Oliver was silent for the rest of the day. Nothing needed to be said.
Then the raid they staged that night went awry, and nothing more could be said.
It was only a matter of time. Rocking the boat had its cost, garnered negative attention from their very targets - their very power-hungry targets, not about to cure the goose of its golden-egg-laying ailment. The LAPD had a smattering of decent mages. The crime bosses had money to spend to buy stronger, unscrupulous ones - for a hefty price, no doubt, but at a smaller cost than the potential loss of the city, at the rate the police department was slashing their profits. In his time spent focusing on one member of his department, Toby had missed out on the signs that something was going wrong: that some other men had occasionally failed to call in from their patrols, or that one or two seemed suspiciously blank and distracted at times, with little gaps in inconsistent memories. The psychics did, and pooled their talents against the specter of some unknown, powerful mage who was on the other side - but they couldn't catch everything. They realized enough to warn him against the raid. Flush with a long string of victories to the LAPD's name, he didn't listen.
His detection charms saw nothing amiss. They didn't pick up the counter-wards blocking his own magic, or the ambush waiting around the corner. He felt a blow to the back of his head, and everything went dark.
He couldn't move when he woke in darkness. He heard voices; felt the gun barrel against the side of his head; couldn't concentrate to break or shape the wills of those around him; could only sense rage and helplessness and triumph radiating at him from different directions, and one explosion from fear and helplessness into boiling, incandescent rage...
He heard an inhuman howl.
Then everything hurt. He couldn't see it, but he knew it was happening to him; the bones breaking, the flesh tearing, the body flung hard against the wall...
Then there was peace.
He floated in an endless eternity of calm, unknown and unknowing, waiting and wondering, and Someone found him. Someone, or Something - the specifics didn't seem to matter. What did, was that It had been watching his whole life, everything's whole existence - not least the decisions he made, and They had an offer.

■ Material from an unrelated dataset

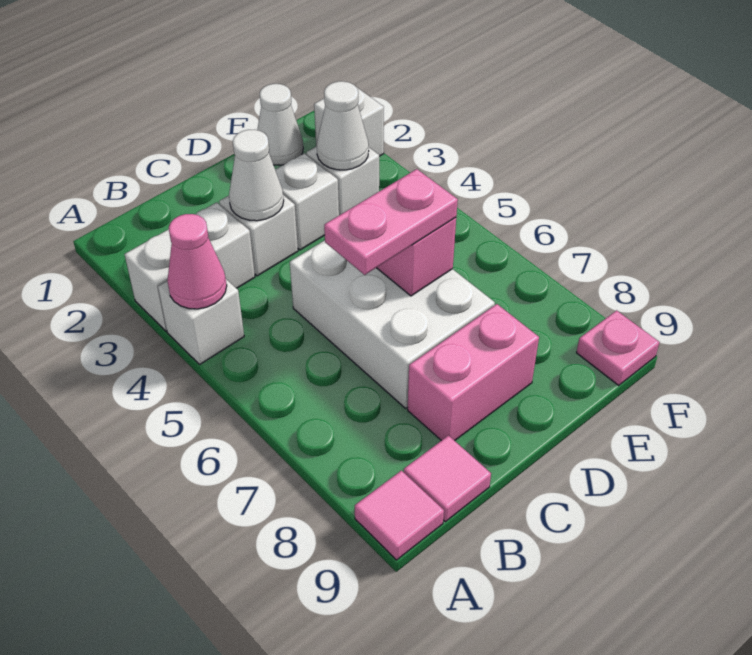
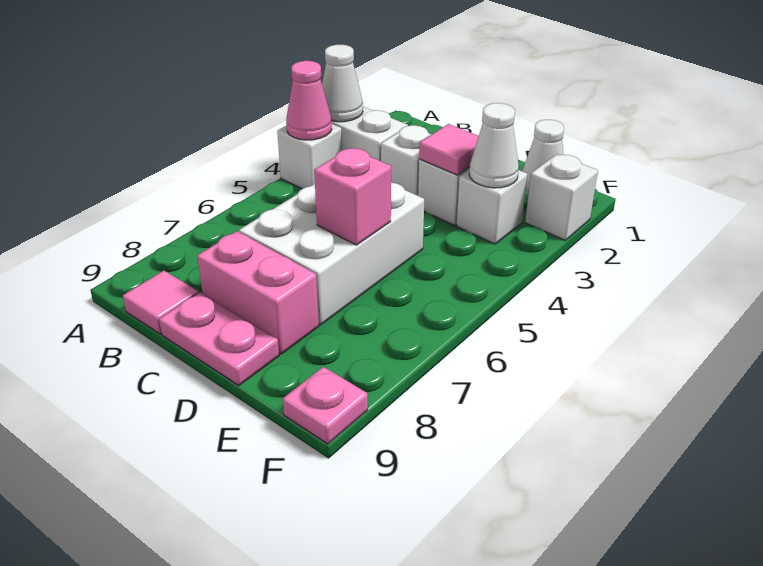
pink 1x1 tile [355,471,444,560] -> pink 1x1 tile moved to [419,124,479,175]
white 1x1 cone [229,130,284,221] -> white 1x1 cone moved to [322,45,363,122]
pink 1x2 plate [324,169,458,275] -> pink 1x2 plate moved to [159,292,279,386]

A choice was laid out before him.
He made his decision in a heartbeat.
Then he breathed with new lungs, and his feet touched the earth once more. The world looked different; no less dangerous, no less broken, but with an inherent beauty to it, the very one he'd been seeking to protect for all his adult life. There was a connection in his mind to something great and divine and Loving, and It looked upon Its creation and saw that it was good.
He got up, and he began to walk. He had a creation to protect...
Five years later, with more magic at his fingertips and a still-growing understanding of his new place in the grand order, Toviyah can still walk like a human, act like a human, and introduce himself as Toby. He specializes in finding the restless souls of dead children and bringing them to peace.
He also plays fetch and catches frisbees on weekends.